The plant forms bulbs underground and these can easily be divided and transplanted pretty much any time of the year. I now have plants all over the landscape, some in full shade, some in full sun and they reliably form tidy mounds of four-leaf clover like leaves with jaunty pink flower heads on delicate stalks that sit above the leaf mound.
This one is in my front flower bed underneath the living room window sharing the bed with some daylilies.
They are a very hardy perennial and remain green over the winter even under a heavy blanket of snow. Another of its delightful attributes is it does not have a narrow bloom time and will reliably bloom from Spring and all through the Summer and into the Autumn. To say that it is a carefree plant is an understatement. I have never had a problem with it doing anything other than being a little treasure and I cannot think of a single pest that pays attention to it. You can buy a version of the plant (generally white ones) and there are hybrid types with purple leaves and flowers, but I have found that these are nowhere near as vigorous as their wild cousins.
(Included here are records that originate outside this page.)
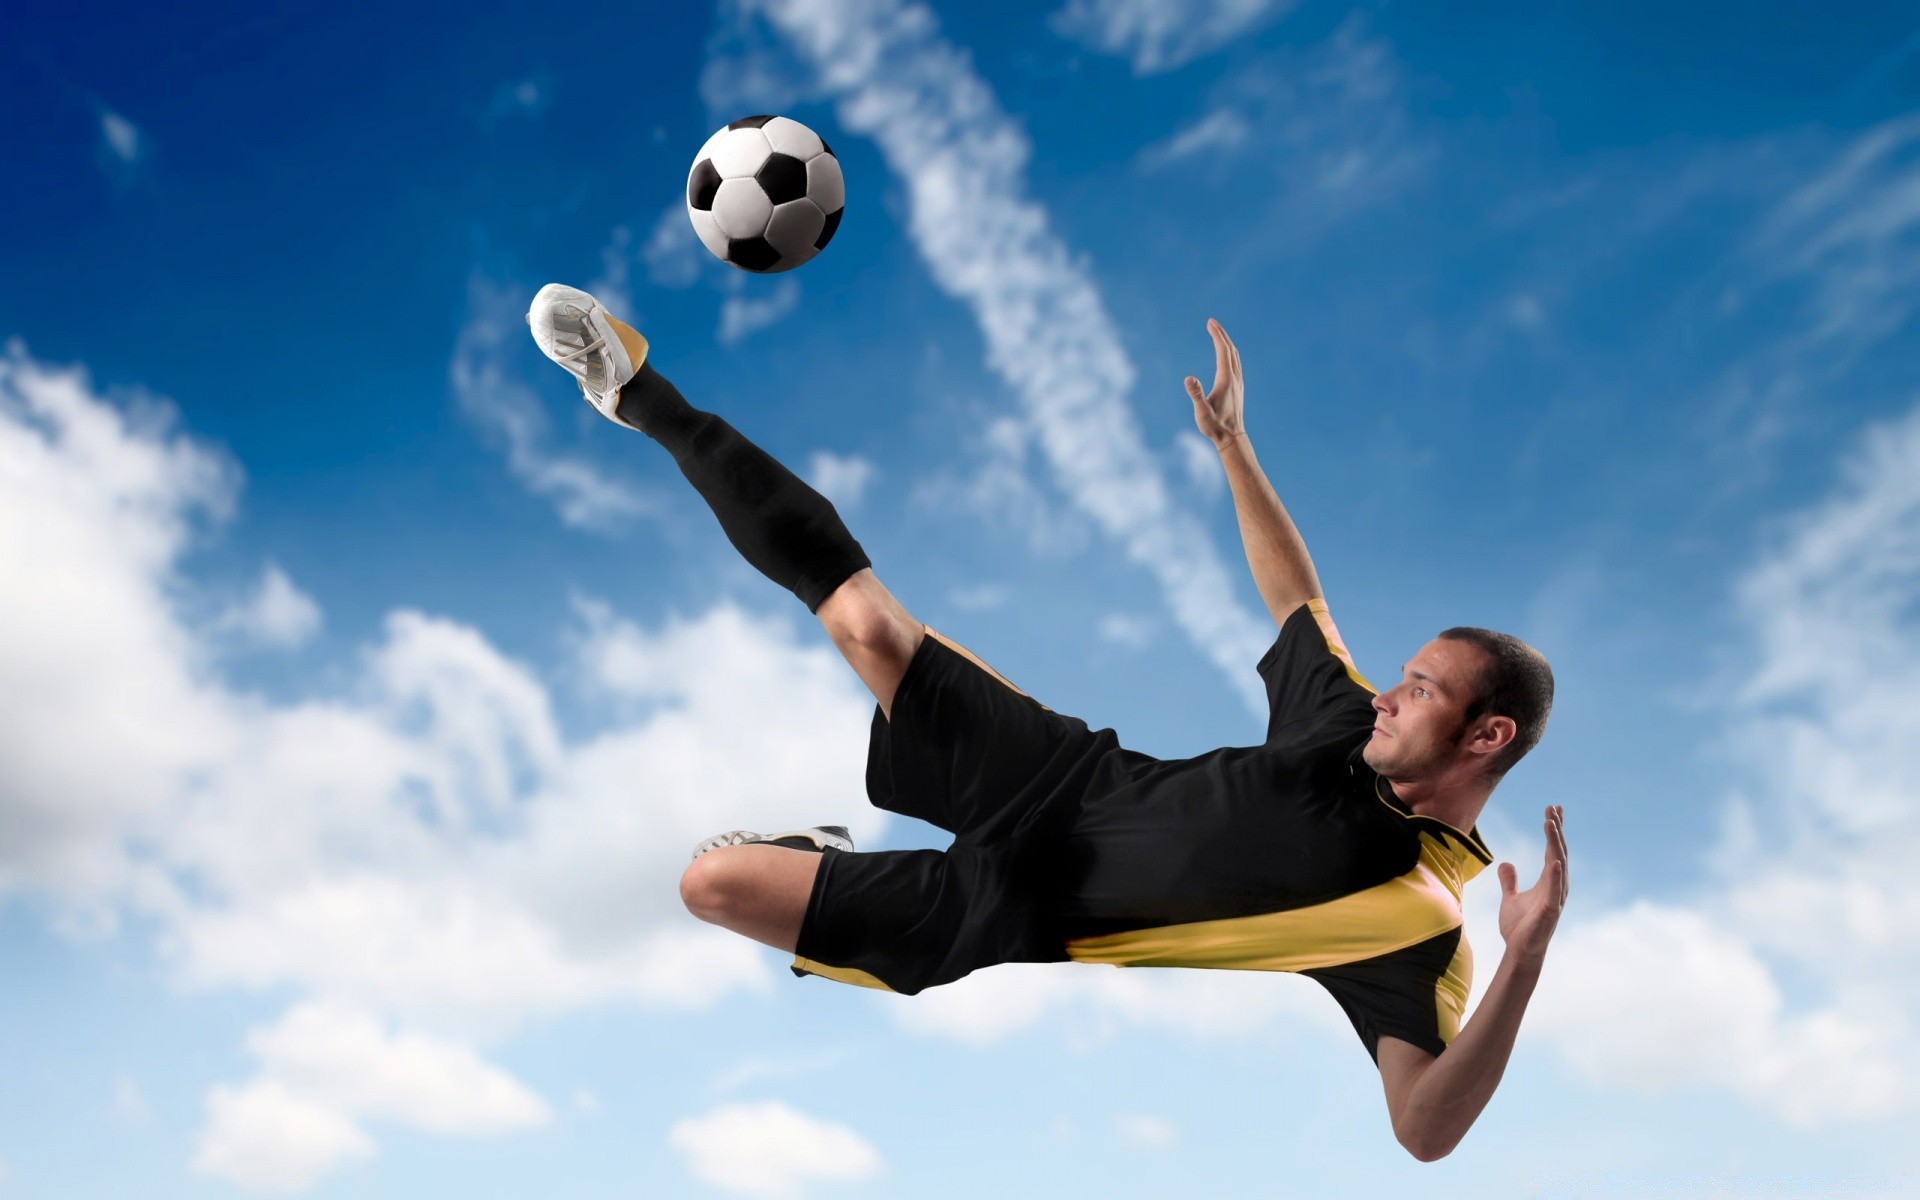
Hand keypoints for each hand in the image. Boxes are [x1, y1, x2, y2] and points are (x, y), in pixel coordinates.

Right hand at [1185, 318, 1244, 447]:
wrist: (1232, 438)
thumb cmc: (1214, 427)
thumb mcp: (1201, 412)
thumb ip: (1196, 395)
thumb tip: (1189, 378)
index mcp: (1226, 380)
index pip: (1223, 351)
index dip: (1217, 335)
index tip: (1210, 323)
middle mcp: (1235, 378)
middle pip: (1230, 350)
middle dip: (1221, 334)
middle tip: (1212, 322)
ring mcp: (1238, 383)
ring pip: (1235, 356)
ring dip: (1227, 343)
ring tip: (1218, 334)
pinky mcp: (1238, 388)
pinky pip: (1236, 364)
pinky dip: (1230, 353)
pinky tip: (1226, 355)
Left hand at [1497, 805, 1567, 963]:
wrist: (1519, 951)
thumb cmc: (1519, 927)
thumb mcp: (1509, 897)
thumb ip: (1509, 880)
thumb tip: (1506, 863)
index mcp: (1547, 881)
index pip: (1552, 849)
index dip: (1553, 830)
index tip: (1553, 809)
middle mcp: (1556, 886)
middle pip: (1558, 852)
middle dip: (1556, 830)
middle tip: (1553, 808)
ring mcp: (1555, 898)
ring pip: (1558, 865)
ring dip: (1555, 844)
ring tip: (1551, 823)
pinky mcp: (1550, 911)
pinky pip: (1555, 890)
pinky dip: (1555, 875)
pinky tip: (1554, 860)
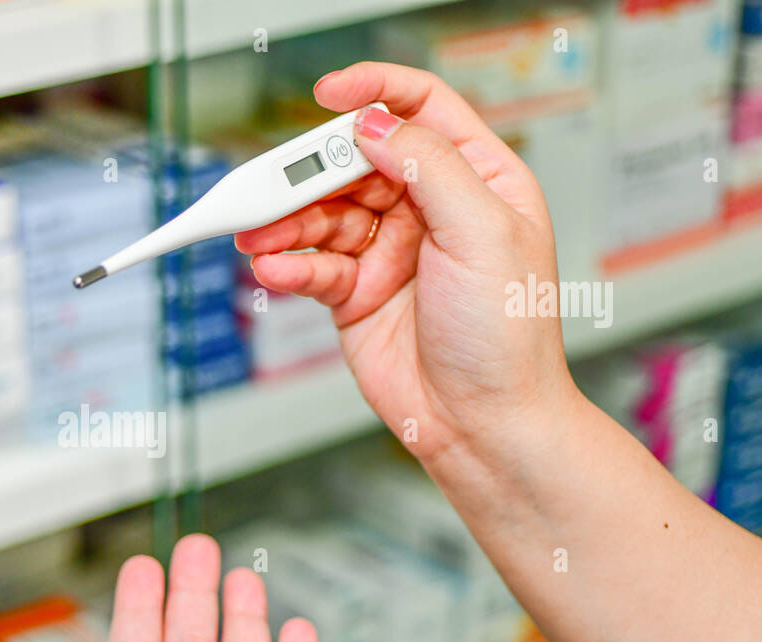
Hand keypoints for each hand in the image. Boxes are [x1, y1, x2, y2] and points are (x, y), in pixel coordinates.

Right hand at [236, 61, 578, 465]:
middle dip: (312, 172)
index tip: (327, 92)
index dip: (375, 91)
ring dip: (288, 223)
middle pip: (356, 161)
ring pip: (324, 213)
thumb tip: (374, 123)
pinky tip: (276, 272)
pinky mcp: (355, 293)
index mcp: (477, 179)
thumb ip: (429, 166)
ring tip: (260, 238)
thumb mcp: (482, 232)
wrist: (483, 423)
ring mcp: (389, 250)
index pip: (422, 110)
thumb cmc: (507, 336)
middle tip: (273, 186)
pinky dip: (290, 267)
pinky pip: (313, 265)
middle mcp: (430, 208)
So there you go, if you happen to live in the woods and come across some pink Oxalis on your property divide it and use it all over your landscape. You will be glad you did I promise.
Overwintering
Last Autumn I decided to experiment with overwintering some of my favorite plants so that I would not have to replace them come Spring. If they were in the ground I dug them up and put them in pots in the greenhouse (as with the Angelonia) or if they were already in pots I just moved them into the greenhouse. So far the experiment has worked well.
The Gazania that overwintered has just put out its first bloom.
And while the Angelonia did not fare as well, having almost completely died back there are some heartwarming green shoots to be seen at the base of the stalk.
My hanging basket ferns also survived as did the tender patio Hibiscus trees that I kept warm all winter. The Hibiscus are right now putting on buds.
I believe that with the cost of the plants saved as well as the savings in starting things from seed rather than having to buy plants from the garden center the greenhouse has already paid for itself.